Write out the data exactly, keeping every line.

INFORMATION SUPPLIED below:

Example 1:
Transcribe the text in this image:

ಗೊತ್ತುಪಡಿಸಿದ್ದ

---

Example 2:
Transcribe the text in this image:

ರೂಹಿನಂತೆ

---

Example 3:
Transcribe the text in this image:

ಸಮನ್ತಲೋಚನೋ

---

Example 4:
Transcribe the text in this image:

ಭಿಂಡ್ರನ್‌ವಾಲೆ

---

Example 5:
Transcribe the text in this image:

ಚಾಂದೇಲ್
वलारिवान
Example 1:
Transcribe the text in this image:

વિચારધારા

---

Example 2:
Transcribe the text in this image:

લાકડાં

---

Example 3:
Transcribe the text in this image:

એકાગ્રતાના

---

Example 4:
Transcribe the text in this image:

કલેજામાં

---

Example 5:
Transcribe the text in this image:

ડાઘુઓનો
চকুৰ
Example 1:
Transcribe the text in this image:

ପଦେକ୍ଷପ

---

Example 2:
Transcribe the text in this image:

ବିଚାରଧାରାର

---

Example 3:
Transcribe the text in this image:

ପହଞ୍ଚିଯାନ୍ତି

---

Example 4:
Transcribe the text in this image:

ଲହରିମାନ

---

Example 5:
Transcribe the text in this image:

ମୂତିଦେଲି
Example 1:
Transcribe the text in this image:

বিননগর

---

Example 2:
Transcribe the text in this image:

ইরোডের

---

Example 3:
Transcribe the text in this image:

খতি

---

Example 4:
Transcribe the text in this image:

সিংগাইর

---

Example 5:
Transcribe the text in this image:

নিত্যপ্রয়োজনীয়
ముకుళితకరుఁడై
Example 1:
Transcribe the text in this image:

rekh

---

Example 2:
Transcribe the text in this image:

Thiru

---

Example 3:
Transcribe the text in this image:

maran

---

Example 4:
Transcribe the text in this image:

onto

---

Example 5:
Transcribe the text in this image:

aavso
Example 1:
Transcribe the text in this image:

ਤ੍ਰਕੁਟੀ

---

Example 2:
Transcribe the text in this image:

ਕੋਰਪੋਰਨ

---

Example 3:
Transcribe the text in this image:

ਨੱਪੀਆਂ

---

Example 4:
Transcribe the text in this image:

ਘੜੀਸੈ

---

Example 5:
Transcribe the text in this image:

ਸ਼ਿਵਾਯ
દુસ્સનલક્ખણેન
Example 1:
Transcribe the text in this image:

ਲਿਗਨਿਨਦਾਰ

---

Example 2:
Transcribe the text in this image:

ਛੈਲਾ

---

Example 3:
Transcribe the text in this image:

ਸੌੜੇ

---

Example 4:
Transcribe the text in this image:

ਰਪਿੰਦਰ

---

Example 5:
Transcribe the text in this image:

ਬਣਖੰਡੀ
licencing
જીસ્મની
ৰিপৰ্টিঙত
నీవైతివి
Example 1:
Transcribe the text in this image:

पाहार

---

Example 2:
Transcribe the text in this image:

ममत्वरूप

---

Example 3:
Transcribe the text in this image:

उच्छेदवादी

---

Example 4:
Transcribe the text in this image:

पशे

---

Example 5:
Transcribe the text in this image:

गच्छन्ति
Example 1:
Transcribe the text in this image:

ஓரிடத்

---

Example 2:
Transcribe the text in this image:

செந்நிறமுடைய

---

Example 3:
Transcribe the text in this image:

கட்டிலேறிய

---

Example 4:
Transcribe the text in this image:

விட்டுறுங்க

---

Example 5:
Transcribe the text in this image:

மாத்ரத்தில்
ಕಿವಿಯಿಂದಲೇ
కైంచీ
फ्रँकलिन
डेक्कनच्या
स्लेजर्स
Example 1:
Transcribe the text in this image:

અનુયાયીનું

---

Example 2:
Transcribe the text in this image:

End of INFORMATION SUPPLIED.

**ANSWER BOX**
Example 1:
Transcribe the text in this image:

ಗೊತ್ತುಪಡಿಸಿದ್ದ

---

Example 2:
Transcribe the text in this image:

ರೂಹಿನಂತೆ

---

Example 3:
Transcribe the text in this image:

ಸಮನ್ತಲೋಚನೋ

---

Example 4:
Transcribe the text in this image:

ಭಿಂಡ್ರನ್‌ವಾಲೆ

---

Example 5:
Transcribe the text in this image:

ಚಾಂದೇಲ್
वलारिवान
Example 1:
Transcribe the text in this image:

વિચારધારા

---

Example 2:
Transcribe the text in this image:

લાકડાં

---

Example 3:
Transcribe the text in this image:

એકાગ્રતાના

---

Example 4:
Transcribe the text in this image:

કલેજામાં

---

Example 5:
Transcribe the text in this image:

ડાઘુઓનો
চকুৰ
Example 1:
Transcribe the text in this image:

ପଦେକ୍ଷପ

---

Example 2:
Transcribe the text in this image:

ବିଚାରଧାରାର

---

Example 3:
Transcribe the text in this image:

ପହଞ୍ଚିଯାନ୍ତି

---

Example 4:
Transcribe the text in this image:

ଲହରିମାନ

---

Example 5:
Transcribe the text in this image:

ମୂତିଦେଲି
Example 1:
Transcribe the text in this image:

বিননগর

---

Example 2:
Transcribe the text in this image:

ইরোডের

---

Example 3:
Transcribe the text in this image:

খতি

---

Example 4:
Transcribe the text in this image:

সিংগাইর

---

Example 5:
Transcribe the text in this image:

নিত্যপ্রয়োজনীয়
ముకుళితకరుఁడై
Example 1:
Transcribe the text in this image:

rekh

---

Example 2:
Transcribe the text in this image:

Thiru

---

Example 3:
Transcribe the text in this image:

maran

---

Example 4:
Transcribe the text in this image:

onto

---

Example 5:
Transcribe the text in this image:

aavso
Example 1:
Transcribe the text in this image:

ਤ੍ਰਕੁਟੀ

---

Example 2:
Transcribe the text in this image:

ਕੋਰਪੋਰਨ

---

Example 3:
Transcribe the text in this image:

ਨੱਪੀਆਂ

---

Example 4:
Transcribe the text in this image:

ਘੜੀਸੈ

---

Example 5:
Transcribe the text in this image:

ਸ਼ਿਵਾਯ
દુસ્સનલક્ખણેન
Example 1:
Transcribe the text in this image:

ਲਿਗਨਿਨਦਾਰ

---

Example 2:
Transcribe the text in this image:

ਛੈਲਾ

---

Example 3:
Transcribe the text in this image:

ਸੌੜੇ

---

Example 4:
Transcribe the text in this image:

ਰਪਿੰਦਰ

---

Example 5:
Transcribe the text in this image:

ਬਣਖੰਡੀ
licencing
જીસ્મની
ৰিপৰ্টিঙত
నీవైతివి
Example 1:
Transcribe the text in this image:

पाहार

---

Example 2:
Transcribe the text in this image:

ममत्वरूप

---

Example 3:
Transcribe the text in this image:

उच्छेदवादी

---

Example 4:
Transcribe the text in this image:

पशे

---

Example 5:
Transcribe the text in this image:

गच्छन्ति
Example 1:
Transcribe the text in this image:

ஓரிடத்

---

Example 2:
Transcribe the text in this image:

செந்நிறமுடைய

---

Example 3:
Transcribe the text in this image:

கட்டிலேறிய

---

Example 4:
Transcribe the text in this image:

விட்டுறுங்க

---

Example 5:
Transcribe the text in this image:

மாத்ரத்தில்
ಕಿವಿಯಿಂದಲೇ
కైంచీ
फ्रँकलिन
डेक्कनच्या
स्लेजर्स
Example 1:
Transcribe the text in this image:

અનુયાયીનું

---

Example 2:
Transcribe the text in this image:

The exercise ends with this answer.